Step 3: Manage the lakehouse in the DataWorks console

  • Use the lakehouse.

    1. In the left-side navigation pane of the DataWorks console, click Lake and Warehouse Integration (Data Lakehouse).
    2. On the Lake and Warehouse Integration (Data Lakehouse) page, find the external project that you want to use.
      • Use the lakehouse.

        Click Use Data Lakehouse in the Actions column of the external project.

      • Update the external project.
        Click Project configuration in the Actions column of the external project. In the Project configuration dialog box, update the information about the external project.
        Note You can change the database name of the external data source that is mapped to the external project, and select another external data source. If you want to delete an external data source, go to the Manage External Data Sources tab in the MaxCompute console, find the external data source, and click Delete in the Actions column. You cannot update an external data source.
      • Delete the external project.
        Click Delete in the Actions column of the external project.
        Note The external project is logically deleted and enters the silent state. The external project is completely deleted after 15 days.
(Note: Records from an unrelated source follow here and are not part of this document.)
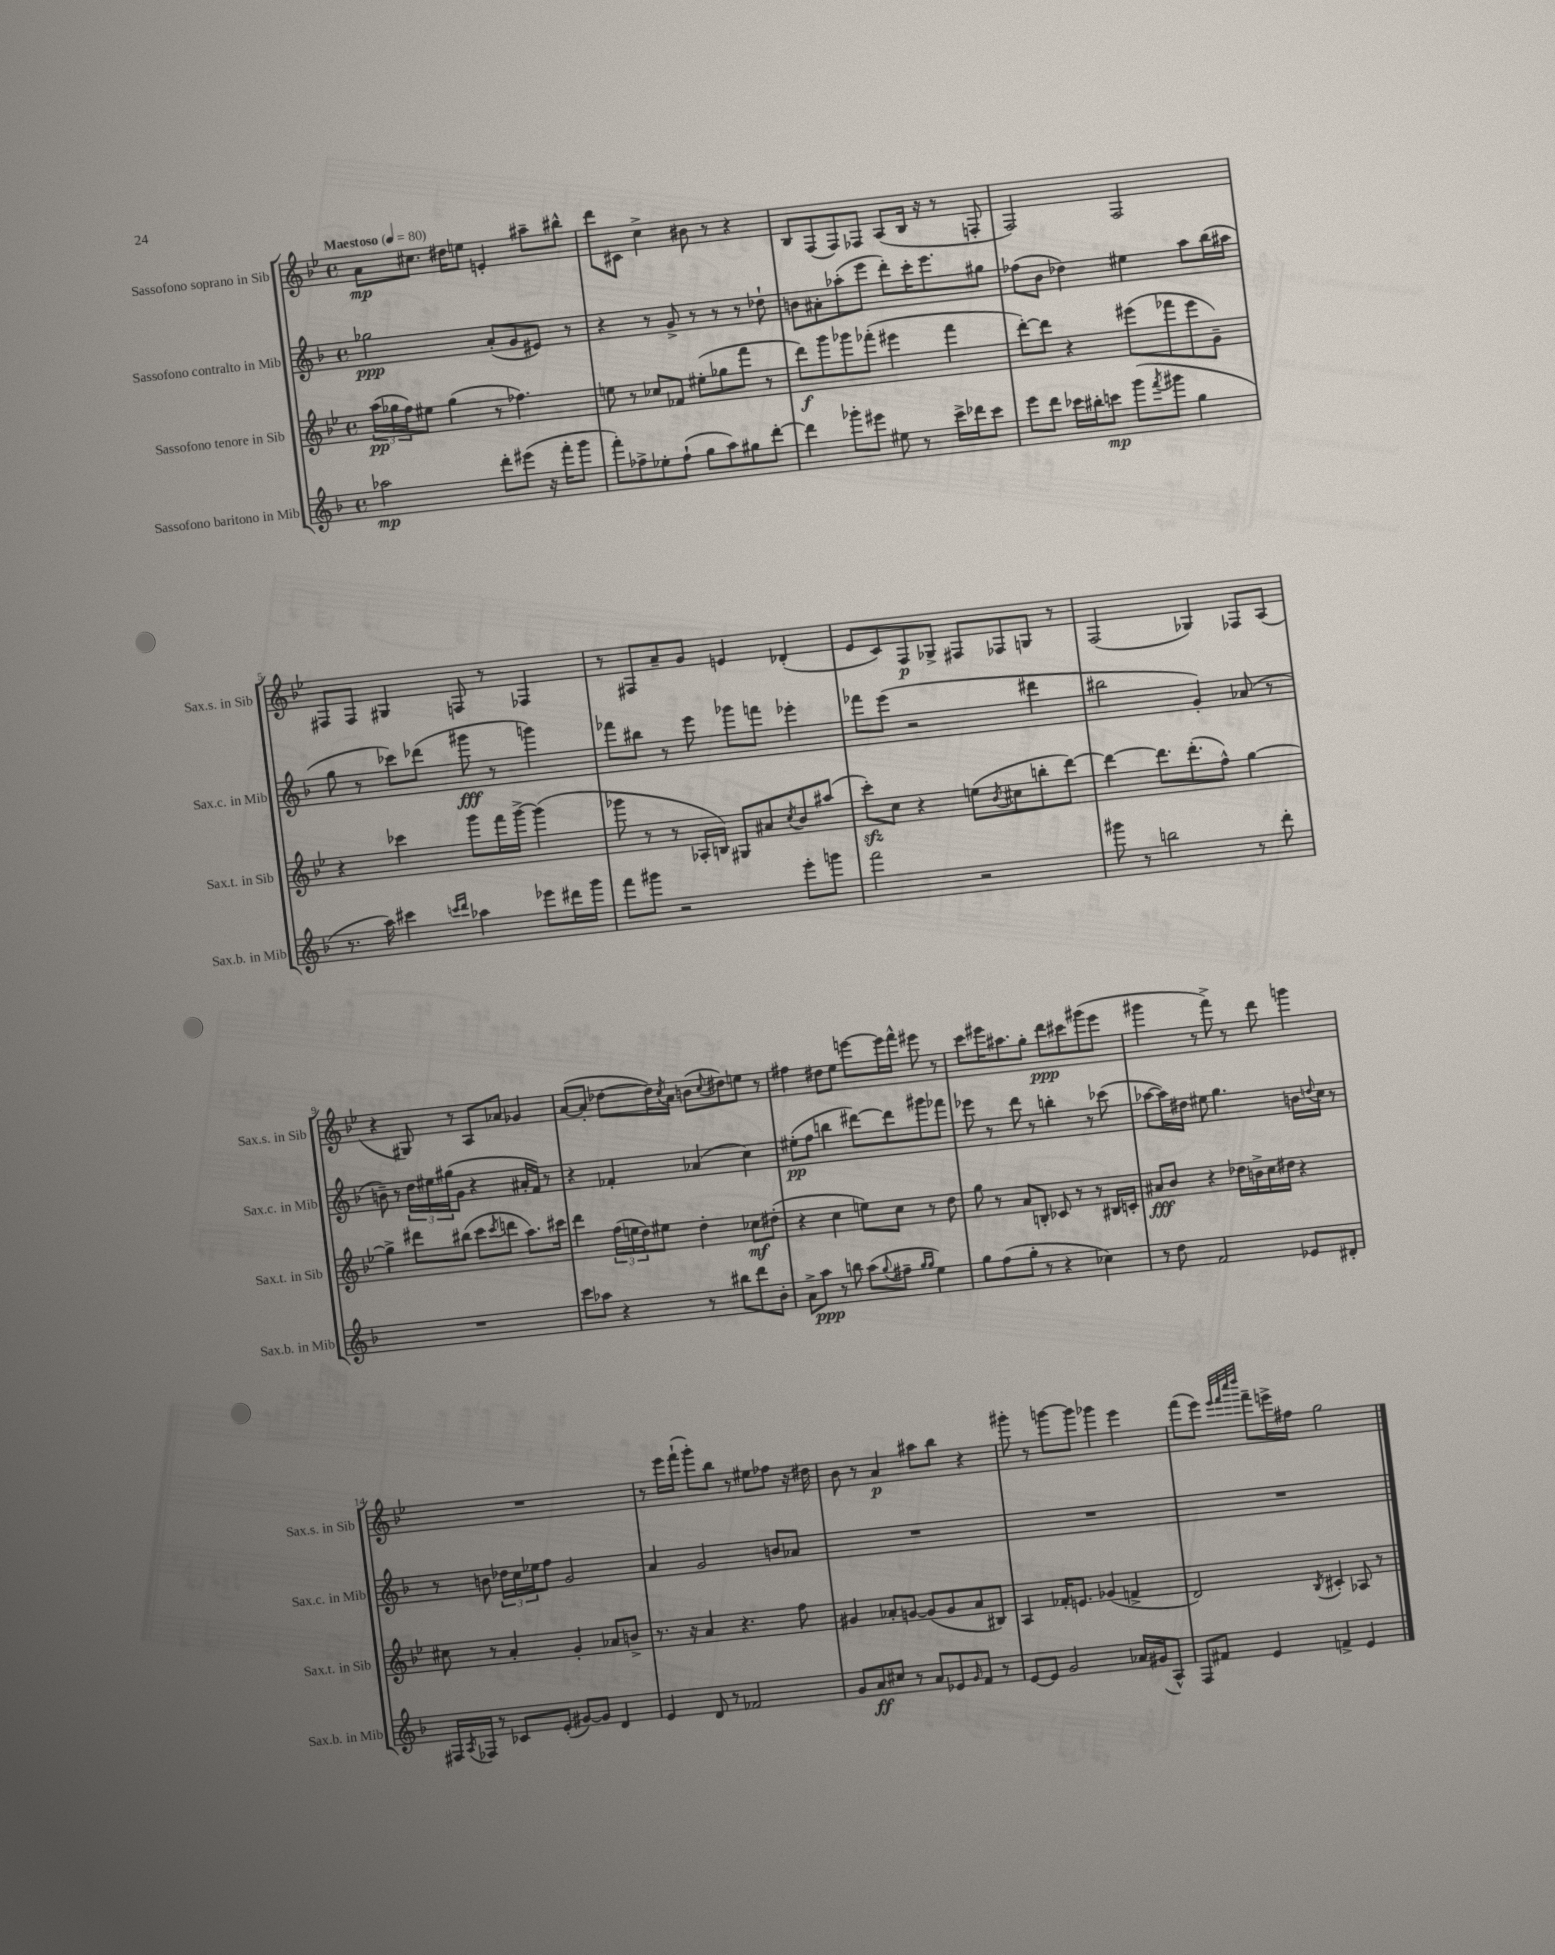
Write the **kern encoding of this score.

**kern	**kern	**kern	**kern
*staff4	*staff3	*staff2	*staff1
*clefG2	*clefG2	*clefG2	*clefG2
*k[b-]	*k[b-e-]	*k[b-]	*k[b-e-]
*M4/4	*M4/4	*M4/4	*M4/4
*met(c)	*met(c)	*met(c)	*met(c)
*MM80	*MM80	*MM80	*MM80
2aa-\	(24aa\LL	2gg-\	8a\L
.	24gg-\	.	.
.	24ff\J)	.	.
.	8ee#\J	.	8.cc#\J
.	(4gg-\	.	.
.	.	.	16dd#\LK
.	.	.	8ee\J
8ddd'\L	8r	(8a'/L	4e'/
(8eee#\J	4.ff-\)	8g/	.
16r	.	8e#/J)	8aa#~\L
16fff'\LK	.	.	.
8ggg\J	.	8r	8bb#^^\J
=	=	=	=
8fff'\L)	8ee\	4r	8ddd\L
8ff-^\	8r	.	8c#\J
8ee-'\	8cc-/L	8r	4cc^\
(8ff-`\J	8f-/J	8g^/	.
8gg\L	(8ee#'\L	8r	8b#\
8aa\)	8gg-\	8r	8r
8gg#\	8fff\J	8r	4r
[8ddd'\J	8r	8dd-`\	.
=	=	=	=
4ddd\]	8ddd\L)	8b\L	8B-/L
.	8ggg\	8a#'\	(8F/
8ggg-'\L	8ggg-\	(8aa-'\	8F/)
8eee#\J	(8fff-'\J	8eee\J	8F-/J
8ee#\	4eee#\	8ddd'\L)	(8A/L
8r	.	16ccc'\K	16B-/Jk
.	.	8.eee\	16r
16ccc^\LL	4fff-\	.	8r
16ddd-\J	.	.	.
8ccc\J	.	8gg#\J	8F'/
=	=	=	=
8eee\L	[8ddd'\L)	(8ff-\L	2F/)
8ddd\J	8ddd\]J	8b-\J	.
16ccc-\LL	4r	4dd-\)	.
16bb#'\J	.	.	.
8ccc\J	.	.	.
(8ggg\L	(8eee#\L	4ee#\	2F/
8qfff/	.	.	.
8ggg#\J	8fff-\	.	.
4gg\	8eee#\	8aa\L	.
.	8g~\J)	(16bb-\L	.
.	.	16aa#\JJ	.
=	=	=	=
8.r	4r	8gg\	8F#/L
.	.	8r	8F#/J
16aa\)	.	.	.
4ccc#\	4ccc-\	8ccc-\L)	4G#/
.	.	(8ddd-\J	.
16qqccc/LL	.	.	.
16qqddd/JJ	.	.	.
4aa-\	8ggg\L	8ggg#\	8F/
.	16fff\L	8r	8r
.	[16ggg^\JJ	.	.
8eee-\L	(4ggg\]	4ggg\)	4F-/
16ddd#\L	.	.	.
16ggg\JJ	.	.	.
=	=	=	=
8fff\L	8ggg-\	8fff-\L	8r
8ggg#\J	8r	8bb#\J	8F#/L
2r	8r	8r	8a~/
.	16A-'/LL	8eee\	8g/J
.	16B/JJ)	.	.
.	8G#/L	8ggg-\L	4e/
.	8a#/	8fff\J	.
.	8qcc/	.	.
8eee'\L	8b-/	4eee-'\	(4d-'/
8ggg\J	(8aa#/J	.	.
=	=	=	=
2fff\	8ccc'\L)	8fff-\L	8e-/L
.	8cc\J	(8eee\J	8c/)
.	4r	2r	8F/
.	.	.	8G-^/J
2r	(8ee\L	.	8F#/L
.	8qb-/	.	.
.	8cc#\	.	8F-/
.	8bb'\	4ddd#\	8G/J
.	[8ddd\J)	.	8r
=	=	=	=
8ggg#\	4ddd\_	2bb#\	(2F/
8r	.	.	.
2bb\	8.ddd\]L	.	.
.	(8.ddd'\	.	.
.	.	4g'/)	4G-/)
.	8ff^^\J)	.	.
8r	[4gg\	(8a-/	8F-/L
8ddd'\	.	8r	(8A/J
=	=	=	=
1r	4gg^\]	8b~\)	4r
.	.	8r	.
.	8ddd#\L	24dd\LL	8G#/)
.	.	24ee#\	.
.	.	(24gg#\J	.
.	(8bb#\J	8g\J	8r
.	8ccc\L	4r	8A/L
.	8qccc/	.	.
.	8ddd\J	.	8a-/J
.	8.aa\L)	16a#'/LL	4g-/
.	.	16f/JJ)	.
.	.	8r	.
.	16ccc#\Jk	.	.
=	=	=	=
8ccc\L	4ddd\	4r	([8a/L
8aa-\J	.	.	8a'/]J
4r	(24ff\LL	4f-'/	[8dd-\L
.	24ee\	.	.
.	24dd\J)	.	.
.	8ee#\J	.	16dd-\]L)
.	.	.	8qcc/
.	.	.	16a\JJ
8r	4dd'\	(4a-/	(8b\L
.	.	.	8qqcc/
8bb#\L	.	.	8dd#\)
8ddd\	8cc-\L	4cc\)	8ee\J
8b-'\J	(8dd#'\J	.	8r
=	=	=	=
8a^\L	4r	(8ee#'\L	4ff#\
8aa\J	.	8ff\J	.
8r	4cc\	4bb\	8dd#\L
8bb\	.	.	8ee-\J
(8aa\L	8ee\L)	[8ddd#\L)	[8eee\L
8qqgg/	.	.	.
8ff#~\J	8cc\J	8ddd#\]	16eee\]L
.	.	.	16fff^^\JJ
16qqgg/LL	.	.	.
16qqgg/JJ	.	.	.
4ee\)	8r	8ggg#\	8eee#\
.	8dd\	8fff-\J	8r
=	=	=	=
8gg\L	8gg\	8eee-\	8ccc\L
(8ff\	8r	8r	16eee#\K
.	.	.	8.aa#\
8gg'\J	8a/L	8ddd\	.
8r	8B'/J	8r	8gg'\J
4r	8c-/	4bb'\	8ddd\L
.	8r	.	8ccc#\
4cc-\)	8r	8r	(8ggg#\
.	16B#/LL	(8ccc-\	8eee#\J
.	16c'/JJ	.	.
=	=	=	=
8r	8a#/L	[8aa-\L	4ggg#\
8dd\	8b-/J	16aa-\]L)	.
.	.	16dd#\JJ	.
2f/	4r	8ee#\	8r
.	.	4.gg\	8fff^\)
.	16dd-\LL	.	8r
.	16b^\	.	.
.	16cc\	.	8ddd\
.	16dd#\JJ	.	.
8e-/L	4r	16b\LL	4ggg\
.	.	8qqdd/	.
.	.	16cc\JJ	.
8d#'/J	.	8r	.
=	=	=	=
16F#/LL	8cc#\	8r	1r
8qA/	.	.	.
16F-/JJ	.	.	.
8r	8r	8b\	.
8c-/L	4a'/	24dd-\LL	.
.	.	24cc\	.
.	.	24ee-\J	.
(8e'/J	.	8ff\J	.
[8g#/L)	4g'/	2g/	.
8g#/]J	.	.	.
4d/	8a-/L	.	.
.	8b^/J	.	.
=	=	=	=
4e/	8.r	4a/	8r
.	.	.	16eee-\LL
.	16r	.	(16fff`\JJ
8d/	4a/	2g/	8ggg'\L)
8r	.	.	8bb-\J
2f-/	4.r	.	8r
.	.	.	8ee#\L
.	.	8b/L	8ff-\J
.	8ff\	8a-/J	16r
.	.	.	16dd#\
=	=	=	=
8g/L	4g#/	1r	8b-\
8a/	.	.	8r
8cc#/J	8a-'/L	.	4a/
8r	[8g/J	.	.
8a/L	(8g/]L	.	8aa#\L
8e-/	8g/	.	8bb-\J
16qqg/	.	.	.
8f/J	8a-/	.	4r
8r	8B#/J)	.	.
=	=	=	=
[8e/L	4A/	1r	8ggg#'\
8e/]J	.	.	8r
2g/	16f-'/LK	.	[8ggg\L
.	8.e/J	.	.
.	.	.	8ggg\]J
.	(4g-/	.	4ggg-\
16a-/LL	4f^/	.	4eee-\
(16g#/J	.	.	.
8A^^/J)	.	.	.
=	=	=	=
8F/L	2d/)	1r	(8fff\L
8f#/J	.	.	8eee-\J)
.	.	.	32qqeee-/LLL
.	.	.	32qqfff/
.	.	.	32qqcccc/
.	.	.	32qqdddd/JJJ
4e/	.	.	8fff~\L
.	.	.	16eee^\L
.	.	.	16ff#\JJ
.	8qB-/	.	.
4f^/	4c#'/	.	2gg\
4e/	8A-/	.	.
.	8r	.	.
==	==	==	==
*-	*-	*-	*-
You cannot create an external project with the same name during this period of time.
  • View the metadata of an external project.

    1. In the left-side navigation pane of the DataWorks console, click Workspaces.
    2. In the workspace list, find the workspace that is mapped to your external project and click Data Map in the Actions column.
    3. On the Data Map page, enter the table name in the search box and click Search. You can also go to the All Data tab, select your external project from the Project drop-down list, enter the table name in the search box, and then click Search.
      Note
      • The Apply for Permission and View Lineage features of the table are unavailable.
      • The metadata in the table is updated on a T+1-day basis. In this case, the changes you made on the table in the external project that is mapped to the external data source, such as the Hive database, are synchronized to Data Map of DataWorks after T+1 days. Metadata in MaxCompute is updated in real time.